Quantitative data is sought so that investors can assess, understand, and compare the effectiveness of companies’ diversity, equity, and inclusion programs and apply this analysis to their portfolio management and securities’ selection process.”

Statement Against Stockholder Proposal Regarding Diversity, Equity and Inclusion Reports

For largely the reasons set forth in our Statement Against Stockholder Proposal Regarding EEO-1 Reports (Proposal No. 7), we oppose this proposal.

 

THE BOARD OF DIRECTORS RECOMMENDS A VOTE “AGAINST” THIS PROPOSAL.

Enclosed with this Supplement is an amended proxy card that differs from the proxy card previously furnished to you by the Company in that it includes a new Proposal 8, Stockholder Proposal Regarding Diversity, Equity and Inclusion Reports. If you wish to vote on Proposal 8, you must use the proxy card enclosed with this Supplement. You may vote “FOR,” “AGAINST,” or “ABSTAIN” with respect to Proposal 8. Unless instructions to the contrary are given, all proxies received by the Company on the enclosed proxy card will be voted “AGAINST” Proposal 8.

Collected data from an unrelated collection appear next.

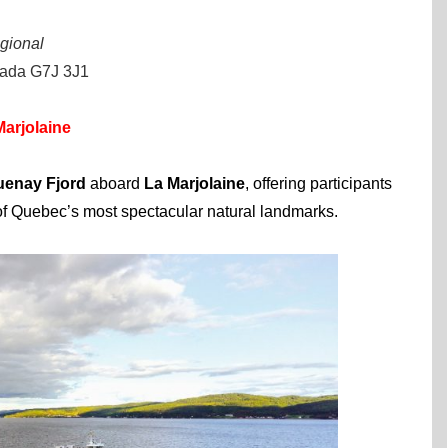
gional
nada G7J 3J1
arjolaine
enay Fjord
aboard
La Marjolaine
, offering participants
of Quebec’s most spectacular natural landmarks.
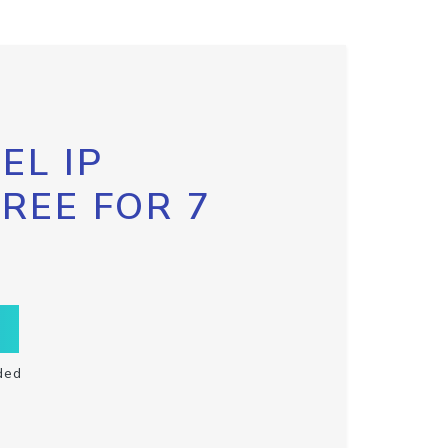
EL IP
FREE FOR 7
ded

The Proxy Statement previously delivered to you was accompanied by a proxy card. That proxy card only contained Proposals 1 through 7, and did not contain Proposal 8, which is the Stockholder Proposal Regarding Diversity, Equity and Inclusion Reports. We encourage you to vote the new proxy card with Proposals 1 through 8 enclosed with this Supplement rather than the old proxy card with Proposals 1 through 7 previously delivered to you.

Please note that if you have already submitted your proxy, each new proxy card you submit revokes your prior proxy. Accordingly, you should vote on all eight proposals if you submit the new proxy card enclosed with this Supplement. The proxy card with the most recent date will be your valid proxy.

THE BOARD OF DIRECTORS RECOMMENDS THAT YOU VOTE “AGAINST” PROPOSAL 8, STOCKHOLDER PROPOSAL REGARDING DIVERSITY, EQUITY AND INCLUSION REPORTS.